ASSIGNMENT >> Report each line of the records below that uses the word "triceps".
BEGIN TASK INPUTS
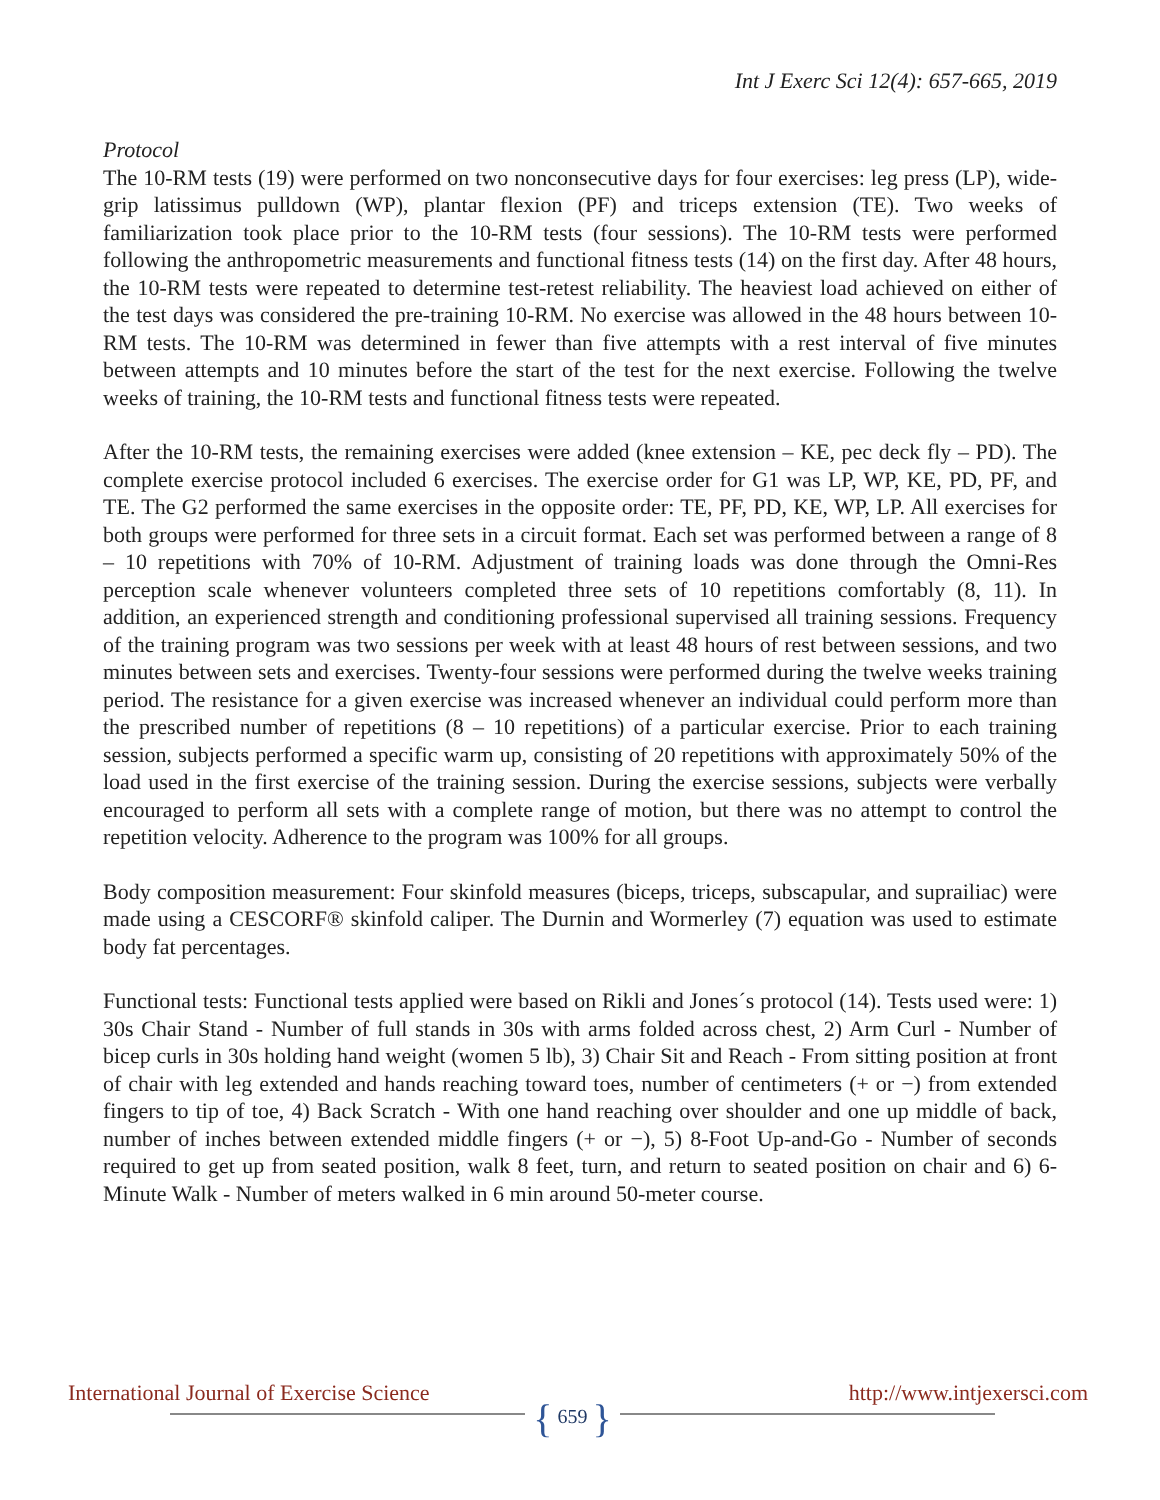Int J Exerc Sci 12(4): 657-665, 2019
Protocol
The 10-RM tests (19) were performed on two nonconsecutive days for four exercises: leg press (LP), wide-grip latissimus pulldown (WP), plantar flexion (PF) and triceps extension (TE). Two weeks of familiarization took place prior to the 10-RM tests (four sessions). The 10-RM tests were performed following the anthropometric measurements and functional fitness tests (14) on the first day. After 48 hours, the 10-RM tests were repeated to determine test-retest reliability. The heaviest load achieved on either of the test days was considered the pre-training 10-RM. No exercise was allowed in the 48 hours between 10-RM tests. The 10-RM was determined in fewer than five attempts with a rest interval of five minutes between attempts and 10 minutes before the start of the test for the next exercise. Following the twelve weeks of training, the 10-RM tests and functional fitness tests were repeated.
After the 10-RM tests, the remaining exercises were added (knee extension – KE, pec deck fly – PD). The complete exercise protocol included 6 exercises. The exercise order for G1 was LP, WP, KE, PD, PF, and TE. The G2 performed the same exercises in the opposite order: TE, PF, PD, KE, WP, LP. All exercises for both groups were performed for three sets in a circuit format. Each set was performed between a range of 8 – 10 repetitions with 70% of 10-RM. Adjustment of training loads was done through the Omni-Res perception scale whenever volunteers completed three sets of 10 repetitions comfortably (8, 11). In addition, an experienced strength and conditioning professional supervised all training sessions. Frequency of the training program was two sessions per week with at least 48 hours of rest between sessions, and two minutes between sets and exercises. Twenty-four sessions were performed during the twelve weeks training period. The resistance for a given exercise was increased whenever an individual could perform more than the prescribed number of repetitions (8 – 10 repetitions) of a particular exercise. Prior to each training session, subjects performed a specific warm up, consisting of 20 repetitions with approximately 50% of the load used in the first exercise of the training session. During the exercise sessions, subjects were verbally encouraged to perform all sets with a complete range of motion, but there was no attempt to control the repetition velocity. Adherence to the program was 100% for all groups.
Body composition measurement: Four skinfold measures (biceps, triceps, subscapular, and suprailiac) were made using a CESCORF® skinfold caliper. The Durnin and Wormerley (7) equation was used to estimate body fat percentages.
Functional tests: Functional tests applied were based on Rikli and Jones´s protocol (14). Tests used were: 1) 30s Chair Stand - Number of full stands in 30s with arms folded across chest, 2) Arm Curl - Number of bicep curls in 30s holding hand weight (women 5 lb), 3) Chair Sit and Reach - From sitting position at front of chair with leg extended and hands reaching toward toes, number of centimeters (+ or −) from extended fingers to tip of toe, 4) Back Scratch - With one hand reaching over shoulder and one up middle of back, number of inches between extended middle fingers (+ or −), 5) 8-Foot Up-and-Go - Number of seconds required to get up from seated position, walk 8 feet, turn, and return to seated position on chair and 6) 6-Minute Walk - Number of meters walked in 6 min around 50-meter course.
International Journal of Exercise Science http://www.intjexersci.com
{ 659 }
END TASK INPUTS
OUTPUT OF THE TASK >>
The 10-RM tests (19) were performed on two nonconsecutive days for four exercises: leg press (LP), wide-grip latissimus pulldown (WP), plantar flexion (PF) and triceps extension (TE). Two weeks of familiarization took place prior to the 10-RM tests (four sessions). The 10-RM tests were performed following the anthropometric measurements and functional fitness tests (14) on the first day. After 48 hours, the 10-RM tests were repeated to determine test-retest reliability. The heaviest load achieved on either of the test days was considered the pre-training 10-RM. No exercise was allowed in the 48 hours between 10-RM tests. The 10-RM was determined in fewer than five attempts with a rest interval of five minutes between attempts and 10 minutes before the start of the test for the next exercise. Following the twelve weeks of training, the 10-RM tests and functional fitness tests were repeated.
Body composition measurement: Four skinfold measures (biceps, triceps, subscapular, and suprailiac) were made using a CESCORF® skinfold caliper. The Durnin and Wormerley (7) equation was used to estimate body fat percentages.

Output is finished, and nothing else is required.